Administrator Guide
Layer 2 Switching Commands 592
• Secondary device fails: All MLAG members’ port information
regarding the secondary device that the primary switch maintains are
removed from the primary switch. Forwarding and control processing
continues on the local MLAG ports on the primary switch. Once the
secondary comes back up again, it starts the keepalive protocol and, if
successful in contacting the primary device, moves to the secondary
state. It then initiates an FDB sync and becomes operational again.
• Primary device fails: The secondary device transitions to primary state
and continues forwarding traffic on its local MLAG ports. It also starts
processing control messages. The MLAG connected devices see a
change in the source MAC address. Once the peer device comes up
again, it starts the keepalive protocol and transitions to the secondary
state.
• The peer-link fails: This occurs when either switch cannot contact the peer
through the peer keepalive protocol and the DCPDP protocol. The
secondary switch transitions to a primary role which results in two primary
switches. Both primaries continue forwarding traffic. Each primary also
processes control traffic and sends LACP and BPDU packets with a unique
source MAC address (the system MAC of the local switch). The MLAG
connected devices become aware that they are connected to two devices
and, if LACP is enabled, block the links to one of the peers as a new actor
ID is received.

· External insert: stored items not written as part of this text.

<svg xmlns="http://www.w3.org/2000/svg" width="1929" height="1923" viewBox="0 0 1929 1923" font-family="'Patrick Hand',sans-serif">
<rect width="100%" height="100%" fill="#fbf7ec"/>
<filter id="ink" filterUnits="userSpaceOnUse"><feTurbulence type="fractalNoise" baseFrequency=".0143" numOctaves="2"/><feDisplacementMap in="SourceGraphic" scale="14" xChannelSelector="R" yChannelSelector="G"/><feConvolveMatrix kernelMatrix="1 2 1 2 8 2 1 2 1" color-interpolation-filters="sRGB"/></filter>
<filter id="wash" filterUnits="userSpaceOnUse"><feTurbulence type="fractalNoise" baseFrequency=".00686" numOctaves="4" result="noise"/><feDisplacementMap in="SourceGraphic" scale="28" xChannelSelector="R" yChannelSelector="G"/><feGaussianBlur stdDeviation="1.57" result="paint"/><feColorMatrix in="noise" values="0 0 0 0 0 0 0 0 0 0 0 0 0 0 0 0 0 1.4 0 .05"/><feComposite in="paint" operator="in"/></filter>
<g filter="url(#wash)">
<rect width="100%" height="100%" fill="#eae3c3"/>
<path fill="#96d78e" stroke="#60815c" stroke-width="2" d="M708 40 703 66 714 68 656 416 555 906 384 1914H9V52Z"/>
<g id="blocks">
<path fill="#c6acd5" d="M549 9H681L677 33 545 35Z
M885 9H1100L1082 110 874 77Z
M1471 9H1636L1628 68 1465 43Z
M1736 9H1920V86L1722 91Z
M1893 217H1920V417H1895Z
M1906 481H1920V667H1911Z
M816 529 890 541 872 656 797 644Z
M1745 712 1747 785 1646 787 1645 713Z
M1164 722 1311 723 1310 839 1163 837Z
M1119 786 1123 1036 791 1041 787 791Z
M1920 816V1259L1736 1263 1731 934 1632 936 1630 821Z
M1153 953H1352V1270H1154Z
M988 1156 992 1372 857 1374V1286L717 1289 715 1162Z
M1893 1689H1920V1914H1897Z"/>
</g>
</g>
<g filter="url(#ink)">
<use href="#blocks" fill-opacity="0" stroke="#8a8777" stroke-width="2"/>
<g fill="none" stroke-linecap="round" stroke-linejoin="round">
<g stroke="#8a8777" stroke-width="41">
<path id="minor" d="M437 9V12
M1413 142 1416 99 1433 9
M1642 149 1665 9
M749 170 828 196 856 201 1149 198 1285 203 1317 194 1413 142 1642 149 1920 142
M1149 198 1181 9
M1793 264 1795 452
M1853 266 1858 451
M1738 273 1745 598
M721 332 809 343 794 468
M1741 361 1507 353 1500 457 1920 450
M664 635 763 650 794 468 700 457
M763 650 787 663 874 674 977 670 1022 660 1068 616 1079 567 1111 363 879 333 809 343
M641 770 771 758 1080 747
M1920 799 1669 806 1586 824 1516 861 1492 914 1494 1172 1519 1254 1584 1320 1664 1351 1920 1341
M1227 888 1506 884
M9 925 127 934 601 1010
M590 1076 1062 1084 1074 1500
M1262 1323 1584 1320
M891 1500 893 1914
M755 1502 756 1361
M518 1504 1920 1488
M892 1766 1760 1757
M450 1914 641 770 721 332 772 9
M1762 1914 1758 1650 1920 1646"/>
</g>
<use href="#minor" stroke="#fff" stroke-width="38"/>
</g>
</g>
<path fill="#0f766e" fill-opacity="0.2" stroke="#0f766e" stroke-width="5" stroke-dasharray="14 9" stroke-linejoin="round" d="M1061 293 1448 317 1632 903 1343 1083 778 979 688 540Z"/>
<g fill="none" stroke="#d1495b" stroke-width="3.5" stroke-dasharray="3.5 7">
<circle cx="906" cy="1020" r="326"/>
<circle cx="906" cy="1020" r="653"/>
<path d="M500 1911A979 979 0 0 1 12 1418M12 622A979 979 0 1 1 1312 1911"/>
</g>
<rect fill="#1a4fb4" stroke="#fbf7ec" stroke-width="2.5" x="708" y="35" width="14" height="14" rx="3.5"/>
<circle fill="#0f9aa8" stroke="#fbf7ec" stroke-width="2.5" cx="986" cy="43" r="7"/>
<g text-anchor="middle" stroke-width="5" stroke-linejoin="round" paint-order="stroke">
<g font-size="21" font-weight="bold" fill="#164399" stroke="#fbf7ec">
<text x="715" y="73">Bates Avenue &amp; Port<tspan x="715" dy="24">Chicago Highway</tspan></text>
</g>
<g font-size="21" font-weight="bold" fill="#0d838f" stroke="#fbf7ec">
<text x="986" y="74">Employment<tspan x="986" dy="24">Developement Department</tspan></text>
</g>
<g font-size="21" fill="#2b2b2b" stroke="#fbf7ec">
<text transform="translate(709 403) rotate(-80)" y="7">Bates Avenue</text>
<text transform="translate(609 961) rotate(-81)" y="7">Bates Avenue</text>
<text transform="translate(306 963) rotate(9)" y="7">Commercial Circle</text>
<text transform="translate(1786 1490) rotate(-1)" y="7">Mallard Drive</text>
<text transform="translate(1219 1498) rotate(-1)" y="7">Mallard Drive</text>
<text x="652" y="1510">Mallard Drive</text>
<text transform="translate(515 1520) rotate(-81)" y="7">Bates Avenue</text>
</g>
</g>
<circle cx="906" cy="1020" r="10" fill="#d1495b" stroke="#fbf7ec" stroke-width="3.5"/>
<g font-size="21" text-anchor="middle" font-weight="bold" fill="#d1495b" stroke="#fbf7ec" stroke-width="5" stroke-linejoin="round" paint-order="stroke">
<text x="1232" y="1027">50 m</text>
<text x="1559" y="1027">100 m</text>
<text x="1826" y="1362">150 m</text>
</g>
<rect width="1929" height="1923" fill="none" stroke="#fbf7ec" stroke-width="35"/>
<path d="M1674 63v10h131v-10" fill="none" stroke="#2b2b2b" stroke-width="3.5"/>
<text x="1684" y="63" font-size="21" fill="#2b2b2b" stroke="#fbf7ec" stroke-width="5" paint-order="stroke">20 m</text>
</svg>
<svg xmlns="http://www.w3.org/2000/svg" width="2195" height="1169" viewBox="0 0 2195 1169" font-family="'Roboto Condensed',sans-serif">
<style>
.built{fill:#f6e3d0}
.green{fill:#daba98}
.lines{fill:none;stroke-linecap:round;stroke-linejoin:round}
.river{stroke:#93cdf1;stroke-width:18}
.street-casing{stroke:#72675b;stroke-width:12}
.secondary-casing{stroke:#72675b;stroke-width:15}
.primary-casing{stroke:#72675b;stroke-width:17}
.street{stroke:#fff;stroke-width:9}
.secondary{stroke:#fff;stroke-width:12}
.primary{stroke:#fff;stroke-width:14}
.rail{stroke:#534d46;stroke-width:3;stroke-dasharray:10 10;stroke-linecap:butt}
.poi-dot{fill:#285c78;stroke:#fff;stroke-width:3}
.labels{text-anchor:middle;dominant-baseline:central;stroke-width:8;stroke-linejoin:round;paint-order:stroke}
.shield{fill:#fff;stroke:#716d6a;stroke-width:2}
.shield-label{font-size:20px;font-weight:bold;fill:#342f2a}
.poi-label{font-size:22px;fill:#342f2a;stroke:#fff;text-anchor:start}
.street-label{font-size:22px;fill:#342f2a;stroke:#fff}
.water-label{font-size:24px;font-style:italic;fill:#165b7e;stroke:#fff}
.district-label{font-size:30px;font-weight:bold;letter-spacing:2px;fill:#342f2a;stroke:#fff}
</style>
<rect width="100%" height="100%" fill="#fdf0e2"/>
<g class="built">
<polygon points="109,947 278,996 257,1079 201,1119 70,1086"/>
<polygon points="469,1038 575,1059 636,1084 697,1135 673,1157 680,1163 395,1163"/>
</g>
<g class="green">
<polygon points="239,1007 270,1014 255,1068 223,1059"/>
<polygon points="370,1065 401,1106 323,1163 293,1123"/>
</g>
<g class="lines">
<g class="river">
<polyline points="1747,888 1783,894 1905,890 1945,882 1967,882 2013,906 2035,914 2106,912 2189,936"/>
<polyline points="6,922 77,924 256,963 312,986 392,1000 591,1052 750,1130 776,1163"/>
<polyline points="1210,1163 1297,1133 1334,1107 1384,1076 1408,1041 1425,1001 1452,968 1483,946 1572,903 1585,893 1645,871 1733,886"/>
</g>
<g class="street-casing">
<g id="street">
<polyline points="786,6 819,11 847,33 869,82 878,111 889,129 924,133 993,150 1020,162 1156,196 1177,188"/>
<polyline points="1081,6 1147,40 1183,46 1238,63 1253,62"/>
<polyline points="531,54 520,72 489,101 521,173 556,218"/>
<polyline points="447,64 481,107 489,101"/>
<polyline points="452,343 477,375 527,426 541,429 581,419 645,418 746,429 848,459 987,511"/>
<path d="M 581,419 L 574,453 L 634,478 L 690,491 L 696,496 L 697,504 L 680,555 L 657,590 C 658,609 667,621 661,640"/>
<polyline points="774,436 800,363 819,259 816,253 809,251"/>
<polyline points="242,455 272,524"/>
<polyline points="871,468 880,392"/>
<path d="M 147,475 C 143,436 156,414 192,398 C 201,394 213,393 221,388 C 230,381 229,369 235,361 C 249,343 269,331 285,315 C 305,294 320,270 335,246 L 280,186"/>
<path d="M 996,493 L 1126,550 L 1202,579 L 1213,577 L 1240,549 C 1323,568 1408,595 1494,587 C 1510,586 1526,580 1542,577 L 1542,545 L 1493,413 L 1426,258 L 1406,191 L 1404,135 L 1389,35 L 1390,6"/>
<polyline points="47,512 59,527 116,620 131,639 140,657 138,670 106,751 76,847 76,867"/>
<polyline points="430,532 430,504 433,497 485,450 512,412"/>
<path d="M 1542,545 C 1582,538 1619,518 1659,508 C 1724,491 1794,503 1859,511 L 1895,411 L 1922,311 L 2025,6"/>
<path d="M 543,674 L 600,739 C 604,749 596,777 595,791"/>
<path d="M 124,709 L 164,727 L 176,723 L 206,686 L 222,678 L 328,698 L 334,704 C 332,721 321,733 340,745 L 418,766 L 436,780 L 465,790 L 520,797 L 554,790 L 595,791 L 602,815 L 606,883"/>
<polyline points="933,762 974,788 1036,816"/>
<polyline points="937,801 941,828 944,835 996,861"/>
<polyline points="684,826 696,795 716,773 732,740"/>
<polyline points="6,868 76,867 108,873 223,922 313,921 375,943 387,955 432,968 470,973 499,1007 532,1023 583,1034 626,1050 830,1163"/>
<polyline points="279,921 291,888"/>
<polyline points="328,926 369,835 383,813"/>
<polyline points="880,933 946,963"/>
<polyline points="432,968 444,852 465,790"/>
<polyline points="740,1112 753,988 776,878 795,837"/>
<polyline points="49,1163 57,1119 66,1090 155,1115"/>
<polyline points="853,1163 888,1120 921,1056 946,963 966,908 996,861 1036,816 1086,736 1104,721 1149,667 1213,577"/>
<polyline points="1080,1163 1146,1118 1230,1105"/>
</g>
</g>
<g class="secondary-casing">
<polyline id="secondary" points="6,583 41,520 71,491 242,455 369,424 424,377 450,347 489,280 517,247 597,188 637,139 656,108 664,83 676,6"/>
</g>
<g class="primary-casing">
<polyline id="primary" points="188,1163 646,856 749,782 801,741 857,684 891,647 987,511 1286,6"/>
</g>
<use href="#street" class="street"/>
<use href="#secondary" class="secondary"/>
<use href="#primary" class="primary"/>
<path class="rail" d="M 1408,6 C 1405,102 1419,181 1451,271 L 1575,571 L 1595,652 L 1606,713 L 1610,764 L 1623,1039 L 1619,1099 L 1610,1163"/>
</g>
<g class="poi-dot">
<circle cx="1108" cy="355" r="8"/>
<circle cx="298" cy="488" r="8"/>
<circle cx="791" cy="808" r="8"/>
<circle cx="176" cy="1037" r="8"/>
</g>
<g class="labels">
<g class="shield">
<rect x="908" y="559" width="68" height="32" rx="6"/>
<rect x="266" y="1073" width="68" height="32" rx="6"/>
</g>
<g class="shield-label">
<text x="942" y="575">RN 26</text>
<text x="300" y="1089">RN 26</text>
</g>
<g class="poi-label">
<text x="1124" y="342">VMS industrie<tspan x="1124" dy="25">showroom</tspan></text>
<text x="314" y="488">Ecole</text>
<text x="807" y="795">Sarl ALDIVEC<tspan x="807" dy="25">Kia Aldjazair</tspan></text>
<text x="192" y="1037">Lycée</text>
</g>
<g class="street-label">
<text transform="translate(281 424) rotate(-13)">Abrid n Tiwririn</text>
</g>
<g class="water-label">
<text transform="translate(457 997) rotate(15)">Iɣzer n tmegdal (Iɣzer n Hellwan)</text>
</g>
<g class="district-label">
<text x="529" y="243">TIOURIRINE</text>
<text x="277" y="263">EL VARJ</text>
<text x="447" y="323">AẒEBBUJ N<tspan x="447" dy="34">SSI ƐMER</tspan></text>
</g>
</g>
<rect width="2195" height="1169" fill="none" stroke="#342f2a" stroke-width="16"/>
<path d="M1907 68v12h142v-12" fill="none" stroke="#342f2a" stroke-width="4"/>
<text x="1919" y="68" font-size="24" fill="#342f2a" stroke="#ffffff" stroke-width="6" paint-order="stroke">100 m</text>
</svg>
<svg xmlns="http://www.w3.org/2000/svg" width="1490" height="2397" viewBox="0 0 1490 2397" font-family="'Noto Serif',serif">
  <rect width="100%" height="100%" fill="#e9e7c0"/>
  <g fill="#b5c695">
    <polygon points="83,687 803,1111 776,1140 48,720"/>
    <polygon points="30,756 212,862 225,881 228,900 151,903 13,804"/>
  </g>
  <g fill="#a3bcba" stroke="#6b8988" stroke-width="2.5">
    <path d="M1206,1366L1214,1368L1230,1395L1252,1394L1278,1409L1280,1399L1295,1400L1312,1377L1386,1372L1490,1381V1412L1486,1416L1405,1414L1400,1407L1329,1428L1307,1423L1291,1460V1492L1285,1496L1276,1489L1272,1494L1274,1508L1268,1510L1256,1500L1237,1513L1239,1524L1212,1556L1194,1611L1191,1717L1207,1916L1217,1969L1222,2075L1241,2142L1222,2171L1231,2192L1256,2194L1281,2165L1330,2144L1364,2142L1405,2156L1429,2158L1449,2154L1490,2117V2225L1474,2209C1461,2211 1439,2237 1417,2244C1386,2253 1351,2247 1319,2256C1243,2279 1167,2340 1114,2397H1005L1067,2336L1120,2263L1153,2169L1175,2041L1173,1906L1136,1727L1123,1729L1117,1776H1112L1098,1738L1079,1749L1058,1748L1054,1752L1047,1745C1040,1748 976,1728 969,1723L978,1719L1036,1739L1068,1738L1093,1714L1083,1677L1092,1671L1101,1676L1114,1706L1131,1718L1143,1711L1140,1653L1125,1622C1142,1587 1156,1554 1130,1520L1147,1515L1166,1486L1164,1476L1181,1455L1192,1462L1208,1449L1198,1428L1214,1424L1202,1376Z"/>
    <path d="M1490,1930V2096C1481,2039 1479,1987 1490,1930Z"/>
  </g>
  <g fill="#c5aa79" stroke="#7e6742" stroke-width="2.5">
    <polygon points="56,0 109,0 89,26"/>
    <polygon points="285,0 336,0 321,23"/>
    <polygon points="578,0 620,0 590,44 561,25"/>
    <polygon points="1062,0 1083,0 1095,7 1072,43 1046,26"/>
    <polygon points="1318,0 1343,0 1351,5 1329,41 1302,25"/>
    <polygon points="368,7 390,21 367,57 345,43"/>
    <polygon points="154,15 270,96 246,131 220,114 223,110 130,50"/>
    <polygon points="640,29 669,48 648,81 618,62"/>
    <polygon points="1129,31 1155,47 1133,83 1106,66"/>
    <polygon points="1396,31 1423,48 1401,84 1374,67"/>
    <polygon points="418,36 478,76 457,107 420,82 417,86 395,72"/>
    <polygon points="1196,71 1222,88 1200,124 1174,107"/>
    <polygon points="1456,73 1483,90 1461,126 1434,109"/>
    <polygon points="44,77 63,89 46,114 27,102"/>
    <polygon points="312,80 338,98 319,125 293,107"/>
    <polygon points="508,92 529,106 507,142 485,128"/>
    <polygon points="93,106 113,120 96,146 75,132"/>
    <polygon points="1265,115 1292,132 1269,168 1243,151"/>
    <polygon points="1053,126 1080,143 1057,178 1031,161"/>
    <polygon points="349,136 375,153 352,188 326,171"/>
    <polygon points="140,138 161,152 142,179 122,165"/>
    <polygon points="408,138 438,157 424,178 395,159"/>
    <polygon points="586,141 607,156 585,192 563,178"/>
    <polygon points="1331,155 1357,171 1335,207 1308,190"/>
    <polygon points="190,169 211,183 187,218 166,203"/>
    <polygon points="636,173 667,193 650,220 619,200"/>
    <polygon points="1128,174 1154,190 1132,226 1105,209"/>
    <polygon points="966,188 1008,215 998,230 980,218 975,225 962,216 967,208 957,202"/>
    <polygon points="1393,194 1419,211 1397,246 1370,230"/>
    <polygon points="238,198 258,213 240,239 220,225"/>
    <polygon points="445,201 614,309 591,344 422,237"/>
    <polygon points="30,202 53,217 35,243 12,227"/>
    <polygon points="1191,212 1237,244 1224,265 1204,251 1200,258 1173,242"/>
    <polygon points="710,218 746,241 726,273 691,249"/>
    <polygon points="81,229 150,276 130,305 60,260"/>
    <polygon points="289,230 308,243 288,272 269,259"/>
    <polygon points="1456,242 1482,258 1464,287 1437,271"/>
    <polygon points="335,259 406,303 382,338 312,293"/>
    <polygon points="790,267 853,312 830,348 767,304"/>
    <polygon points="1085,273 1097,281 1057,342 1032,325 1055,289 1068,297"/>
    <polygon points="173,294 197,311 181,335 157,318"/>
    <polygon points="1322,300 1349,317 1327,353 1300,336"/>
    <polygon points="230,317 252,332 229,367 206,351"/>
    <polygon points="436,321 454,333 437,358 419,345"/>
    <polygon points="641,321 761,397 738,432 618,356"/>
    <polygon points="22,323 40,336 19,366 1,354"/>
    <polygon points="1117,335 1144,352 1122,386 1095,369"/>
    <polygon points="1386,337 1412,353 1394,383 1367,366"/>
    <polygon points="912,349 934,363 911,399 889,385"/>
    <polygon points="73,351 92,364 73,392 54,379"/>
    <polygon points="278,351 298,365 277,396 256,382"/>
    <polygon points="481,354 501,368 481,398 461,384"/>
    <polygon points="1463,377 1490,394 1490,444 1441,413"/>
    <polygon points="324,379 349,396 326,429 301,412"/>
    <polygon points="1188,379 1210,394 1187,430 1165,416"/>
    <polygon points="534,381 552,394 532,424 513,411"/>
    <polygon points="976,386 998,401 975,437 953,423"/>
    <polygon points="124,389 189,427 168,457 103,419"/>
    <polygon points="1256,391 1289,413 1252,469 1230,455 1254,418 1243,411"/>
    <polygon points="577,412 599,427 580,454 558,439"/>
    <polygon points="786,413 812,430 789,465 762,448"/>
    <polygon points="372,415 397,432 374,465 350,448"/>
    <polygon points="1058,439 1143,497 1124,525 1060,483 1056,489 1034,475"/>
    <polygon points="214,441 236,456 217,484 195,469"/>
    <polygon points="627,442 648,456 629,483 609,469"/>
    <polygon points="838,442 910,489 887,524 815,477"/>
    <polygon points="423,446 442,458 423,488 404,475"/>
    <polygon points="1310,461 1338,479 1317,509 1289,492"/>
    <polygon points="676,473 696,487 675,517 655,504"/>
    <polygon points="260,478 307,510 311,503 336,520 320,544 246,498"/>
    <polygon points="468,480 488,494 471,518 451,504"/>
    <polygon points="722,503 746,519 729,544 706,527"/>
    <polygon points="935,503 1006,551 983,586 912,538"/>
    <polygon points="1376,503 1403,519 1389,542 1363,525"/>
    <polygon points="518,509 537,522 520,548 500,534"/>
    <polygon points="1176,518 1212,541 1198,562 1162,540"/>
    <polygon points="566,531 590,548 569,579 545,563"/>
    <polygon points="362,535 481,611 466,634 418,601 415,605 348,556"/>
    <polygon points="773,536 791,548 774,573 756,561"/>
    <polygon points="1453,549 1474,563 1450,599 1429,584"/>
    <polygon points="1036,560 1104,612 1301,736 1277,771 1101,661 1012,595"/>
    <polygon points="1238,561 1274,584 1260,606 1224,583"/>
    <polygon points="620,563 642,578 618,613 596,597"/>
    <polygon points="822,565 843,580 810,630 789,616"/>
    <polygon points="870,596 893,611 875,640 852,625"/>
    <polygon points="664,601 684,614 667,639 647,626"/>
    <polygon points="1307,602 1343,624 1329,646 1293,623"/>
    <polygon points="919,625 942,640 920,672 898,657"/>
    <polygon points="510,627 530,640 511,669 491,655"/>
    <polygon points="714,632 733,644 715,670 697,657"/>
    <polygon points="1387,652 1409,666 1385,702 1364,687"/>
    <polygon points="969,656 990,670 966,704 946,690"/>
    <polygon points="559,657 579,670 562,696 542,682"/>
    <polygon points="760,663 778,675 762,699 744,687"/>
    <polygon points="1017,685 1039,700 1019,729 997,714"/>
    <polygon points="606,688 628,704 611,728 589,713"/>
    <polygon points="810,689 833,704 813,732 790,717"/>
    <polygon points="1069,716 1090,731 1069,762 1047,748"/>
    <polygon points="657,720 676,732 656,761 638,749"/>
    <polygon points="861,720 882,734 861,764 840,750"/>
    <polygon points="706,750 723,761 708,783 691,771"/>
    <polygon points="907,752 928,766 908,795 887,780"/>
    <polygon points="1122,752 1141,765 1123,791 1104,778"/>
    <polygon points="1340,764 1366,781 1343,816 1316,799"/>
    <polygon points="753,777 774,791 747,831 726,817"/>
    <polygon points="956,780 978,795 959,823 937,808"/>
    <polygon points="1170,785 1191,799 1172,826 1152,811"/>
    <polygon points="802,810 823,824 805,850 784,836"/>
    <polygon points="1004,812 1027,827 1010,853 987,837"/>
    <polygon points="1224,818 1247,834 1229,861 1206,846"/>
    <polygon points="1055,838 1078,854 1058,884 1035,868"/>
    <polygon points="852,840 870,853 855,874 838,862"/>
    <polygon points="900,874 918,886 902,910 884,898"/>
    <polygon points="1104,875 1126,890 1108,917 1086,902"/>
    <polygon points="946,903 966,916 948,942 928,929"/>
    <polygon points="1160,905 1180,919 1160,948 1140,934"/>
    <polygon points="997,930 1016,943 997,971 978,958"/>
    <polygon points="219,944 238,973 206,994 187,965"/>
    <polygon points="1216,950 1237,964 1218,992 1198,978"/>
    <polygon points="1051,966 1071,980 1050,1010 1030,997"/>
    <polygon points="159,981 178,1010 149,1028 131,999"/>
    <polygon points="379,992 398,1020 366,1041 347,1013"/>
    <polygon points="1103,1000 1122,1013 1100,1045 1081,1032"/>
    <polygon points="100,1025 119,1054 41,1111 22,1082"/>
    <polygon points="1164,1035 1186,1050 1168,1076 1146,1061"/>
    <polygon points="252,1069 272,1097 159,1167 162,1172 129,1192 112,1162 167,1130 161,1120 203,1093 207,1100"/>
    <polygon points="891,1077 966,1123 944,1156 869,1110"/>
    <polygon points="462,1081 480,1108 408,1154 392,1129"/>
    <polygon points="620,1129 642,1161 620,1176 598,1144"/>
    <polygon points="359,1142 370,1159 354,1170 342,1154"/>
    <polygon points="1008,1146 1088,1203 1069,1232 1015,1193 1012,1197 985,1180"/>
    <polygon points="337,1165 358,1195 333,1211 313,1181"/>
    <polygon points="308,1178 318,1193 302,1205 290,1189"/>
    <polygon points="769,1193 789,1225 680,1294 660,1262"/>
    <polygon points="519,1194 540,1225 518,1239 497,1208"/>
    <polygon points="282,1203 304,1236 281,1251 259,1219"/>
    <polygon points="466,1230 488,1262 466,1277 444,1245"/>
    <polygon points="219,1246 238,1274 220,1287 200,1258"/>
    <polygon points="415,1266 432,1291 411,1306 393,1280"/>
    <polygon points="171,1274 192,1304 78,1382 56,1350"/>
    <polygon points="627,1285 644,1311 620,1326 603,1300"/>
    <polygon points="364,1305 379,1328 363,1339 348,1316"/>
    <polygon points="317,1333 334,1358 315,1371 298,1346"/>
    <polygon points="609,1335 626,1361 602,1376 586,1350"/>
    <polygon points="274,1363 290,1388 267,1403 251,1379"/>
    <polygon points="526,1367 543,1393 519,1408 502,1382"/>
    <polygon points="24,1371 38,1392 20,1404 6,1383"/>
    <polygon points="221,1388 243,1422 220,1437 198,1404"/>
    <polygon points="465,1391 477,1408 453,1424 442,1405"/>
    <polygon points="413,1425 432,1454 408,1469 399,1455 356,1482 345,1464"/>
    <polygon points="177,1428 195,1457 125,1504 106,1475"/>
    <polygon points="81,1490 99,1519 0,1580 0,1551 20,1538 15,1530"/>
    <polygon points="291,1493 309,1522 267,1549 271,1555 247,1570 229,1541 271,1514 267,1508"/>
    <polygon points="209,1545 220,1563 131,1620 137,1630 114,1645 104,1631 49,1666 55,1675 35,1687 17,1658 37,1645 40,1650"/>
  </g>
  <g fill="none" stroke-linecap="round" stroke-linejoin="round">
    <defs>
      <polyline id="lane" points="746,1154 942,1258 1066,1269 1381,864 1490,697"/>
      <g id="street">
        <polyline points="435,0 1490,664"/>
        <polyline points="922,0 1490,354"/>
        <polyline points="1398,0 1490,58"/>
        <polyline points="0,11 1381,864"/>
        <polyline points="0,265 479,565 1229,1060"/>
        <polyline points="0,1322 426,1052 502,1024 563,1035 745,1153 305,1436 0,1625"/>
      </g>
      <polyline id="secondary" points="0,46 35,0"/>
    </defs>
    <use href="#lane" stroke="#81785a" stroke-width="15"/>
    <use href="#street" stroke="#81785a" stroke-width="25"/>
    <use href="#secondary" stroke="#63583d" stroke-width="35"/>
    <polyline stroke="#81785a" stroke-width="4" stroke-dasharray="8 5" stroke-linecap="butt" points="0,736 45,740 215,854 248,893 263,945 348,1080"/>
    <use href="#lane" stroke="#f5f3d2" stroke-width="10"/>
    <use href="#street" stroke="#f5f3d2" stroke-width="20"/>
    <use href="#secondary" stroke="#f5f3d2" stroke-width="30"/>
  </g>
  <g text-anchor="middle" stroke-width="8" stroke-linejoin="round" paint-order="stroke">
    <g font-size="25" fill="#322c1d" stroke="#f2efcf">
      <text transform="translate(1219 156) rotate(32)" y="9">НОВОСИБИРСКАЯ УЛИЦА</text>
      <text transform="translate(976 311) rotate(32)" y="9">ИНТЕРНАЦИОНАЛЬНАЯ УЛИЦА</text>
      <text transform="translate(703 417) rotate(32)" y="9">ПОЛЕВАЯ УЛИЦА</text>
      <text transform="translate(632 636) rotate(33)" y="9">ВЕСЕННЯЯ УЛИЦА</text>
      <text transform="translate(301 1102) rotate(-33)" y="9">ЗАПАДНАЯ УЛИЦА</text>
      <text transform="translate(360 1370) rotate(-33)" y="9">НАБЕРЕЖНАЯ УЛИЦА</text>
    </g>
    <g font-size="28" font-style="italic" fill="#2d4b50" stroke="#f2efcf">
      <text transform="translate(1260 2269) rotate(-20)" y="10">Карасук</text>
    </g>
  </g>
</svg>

STP re-convergence may also occur in this scenario.
Example
console(config)#vpc domain 1
console(config-vpc 1)#peer-keepalive enable
console(config-vpc 1)#peer-keepalive destination 192.168.0.2 source
192.168.0.1
console(config-vpc 1)#peer detection enable
console(config-vpc 1)#exit
peer-keepalive timeout
Use this command to configure the peer keepalive timeout value, in seconds.
Use the no form of this command to return the timeout value to the default.